Control Strategies for the Dynamics of Large Particle Systems

Abstract

We survey some recent approaches to control problems for large particle systems. Particle systems are transversal to many applications, ranging from classical physics to social sciences. The temporal evolution of the particles is determined by deterministic or stochastic dynamics and they are additionally able to optimize their trajectory over a large time. In particular, we investigate the limit of infinitely many particles leading to control of kinetic partial differential equations. To this goal a different notion of differentiability of the meanfield equation is introduced. Different mathematical methods based on meanfield games, model predictive control, and optimal control techniques will be discussed.

Appendix: Notion of Differentiability and Calculus for Consistent Derivation

This section is devoted to more details on the notion of differentiability. In order to keep the presentation simple on a technical level we consider the following particle system. Consider N particles i with state space \(x_i\in \mathbb {R}\), a sufficiently smooth function \(\phi , \psi :\mathbb {R} \to \mathbb {R}\) and assume each particle fulfills

$$\displaystyle \begin{aligned} x^{\prime}_i(t) = \frac{1}N \sum_{j=1}^N \phi(x_j(t)), x_i(0)=u_{i}. \end{aligned} $$

(27)

Here, u_i is the unknown control applied as initial datum and we assume that the previous dynamics is solved on a time interval t ∈ (0, T). The control \(U=(u_i)_{i=1}^N \in \mathbb {R}^N\) is chosen to minimize the cost \(J_N:\mathbb {R}^N \to \mathbb {R}\)

$$\displaystyle \begin{aligned} J_N(U)=\int_0^T \frac{1}{N}\sum_{i=1}^N \psi(x_i(t)) dt, \end{aligned} $$

(28)

where x_i are the solution to (27). Standard theory like Pontryagin’s maximum principle can be applied to solve the minimization problem

$$\displaystyle \begin{aligned} U^*_N = \mbox{ argmin }_{U\in\mathbb{R}^N} J_N(U). \end{aligned} $$

(29)

We are interested in the relation of the first-order optimality conditions to (29) in the case N →∞. We introduce for each fixed t the probability density \(\mu (t,\cdot )\in \mathcal {P}(\mathbb {R})\), i.e., μ(t, ⋅) ≥ 0 and \( \int _{\mathbb {R}} \mu (t,x)dx = 1.\) The probability density describes the probability to have particles at time t with property x. In the meanfield limit the dynamics of μ is obtained by (27) as

$$\displaystyle \begin{aligned} \partial_t \mu(t,x) + \partial_x \int \phi(y) \mu(t,y) \mu(t,x) dy = 0, \quad \mu(0,x) = v(x), \end{aligned} $$

(30)

- **Data items**:
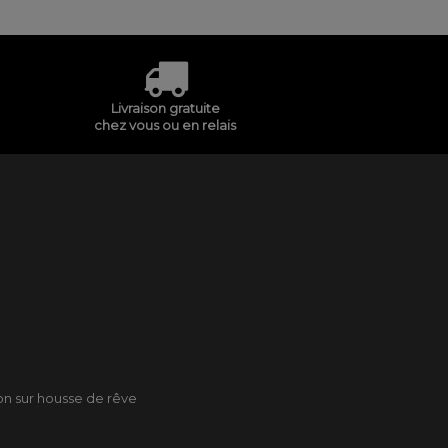
Livraison gratuite
chez vous ou en relais
son sur housse de rêve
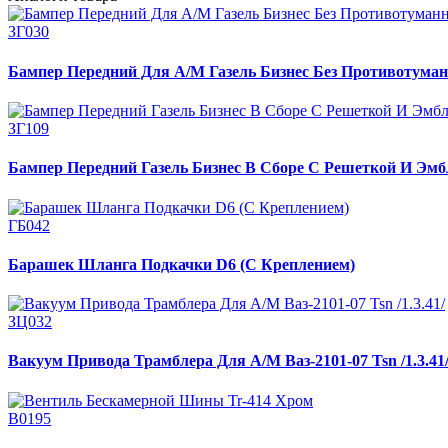
ЗГ030
Бампер Передний Для А/М Газель Бизнес Без Противотуман
ЗГ109
Бампер Передний Газель Бизнес В Сборе С Решеткой И Эмб
ГБ042
Барашек Шланга Подкачки D6 (С Креплением)
ЗЦ032
Вакуум Привода Трамблера Для А/М Ваз-2101-07 Tsn /1.3.41
В0195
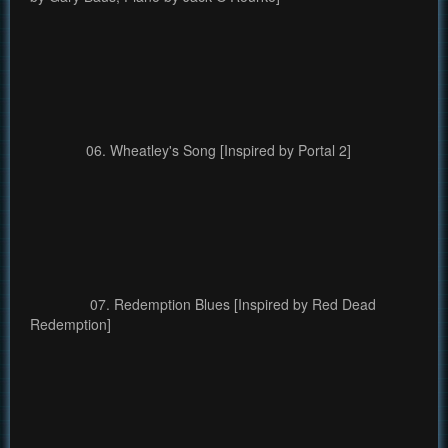
06. Wheatley's Song [Inspired by Portal 2]
07. Redemption Blues [Inspired by Red Dead
Redemption]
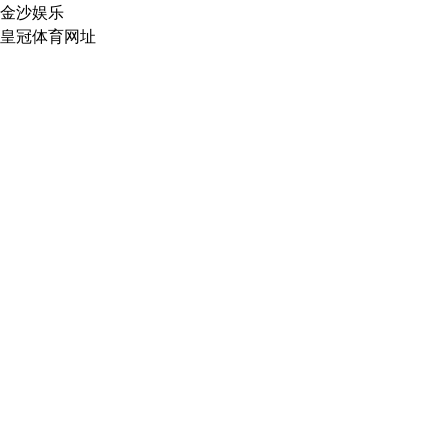
金沙娱乐
皇冠体育网址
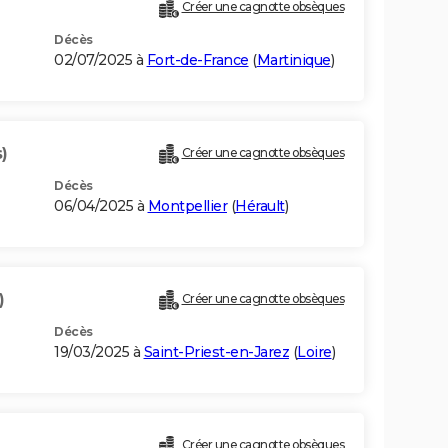
Créer une cagnotte obsèques
Décès
02/07/2025 à
Fort-de-France
(
Martinique
)
)
Créer une cagnotte obsèques
Décès
06/04/2025 à
Montpellier
(
Hérault
)
)
Créer une cagnotte obsèques
Décès
19/03/2025 à
Saint-Priest-en-Jarez
(
Loire
)
Créer une cagnotte obsèques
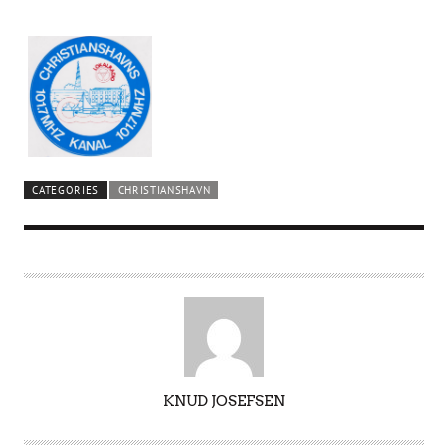
CATEGORIES
CHRISTIANSHAVN
A
KNUD JOSEFSEN
U
T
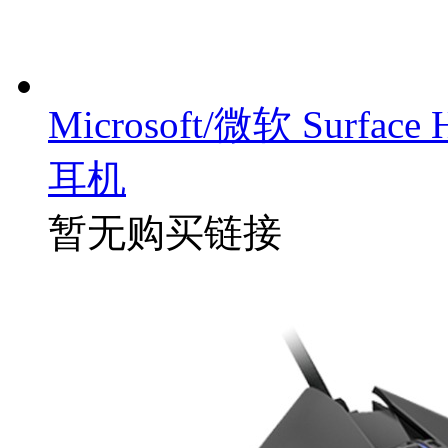
Microsoft/微软 Surfa
耳机
暂无购买链接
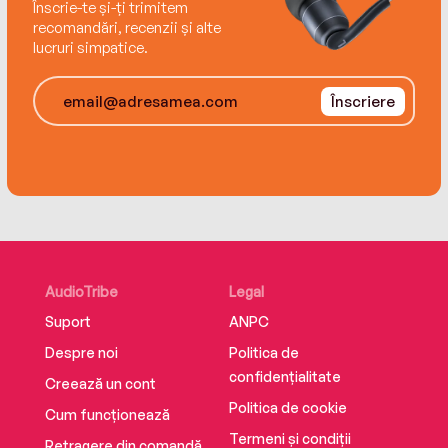
Înscrie-te și-ți trimitem
recomandări, recenzii și alte
lucruri simpatice.
Înscriere
AudioTribe
Legal
Suport
ANPC
Despre noi
Politica de
confidențialitate
Creează un cont
Politica de cookie
Cum funcționează
Termeni și condiții
Retragere din comandă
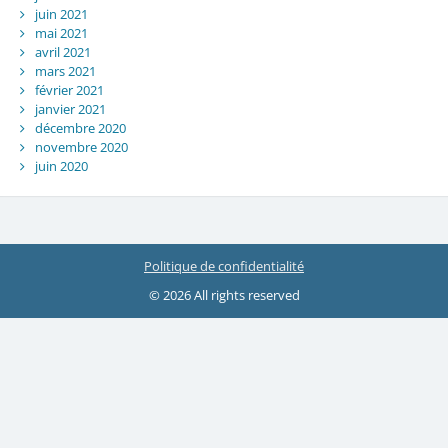
juin 2021
mai 2021
avril 2021
mars 2021
février 2021
janvier 2021
décembre 2020
novembre 2020
juin 2020
Politique de confidentialité
© 2026 All rights reserved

- **TASK INSTRUCTIONS**:
From the text on controlling large particle systems, reproduce verbatim the passage that begins at "Control Strategies for" and stops after "will be discussed.".

- **REPLY TO THE TASK**:
Control Strategies for the Dynamics of Large Particle Systems

Abstract

We survey some recent approaches to control problems for large particle systems. Particle systems are transversal to many applications, ranging from classical physics to social sciences. The temporal evolution of the particles is determined by deterministic or stochastic dynamics and they are additionally able to optimize their trajectory over a large time. In particular, we investigate the limit of infinitely many particles leading to control of kinetic partial differential equations. To this goal a different notion of differentiability of the meanfield equation is introduced. Different mathematical methods based on meanfield games, model predictive control, and optimal control techniques will be discussed.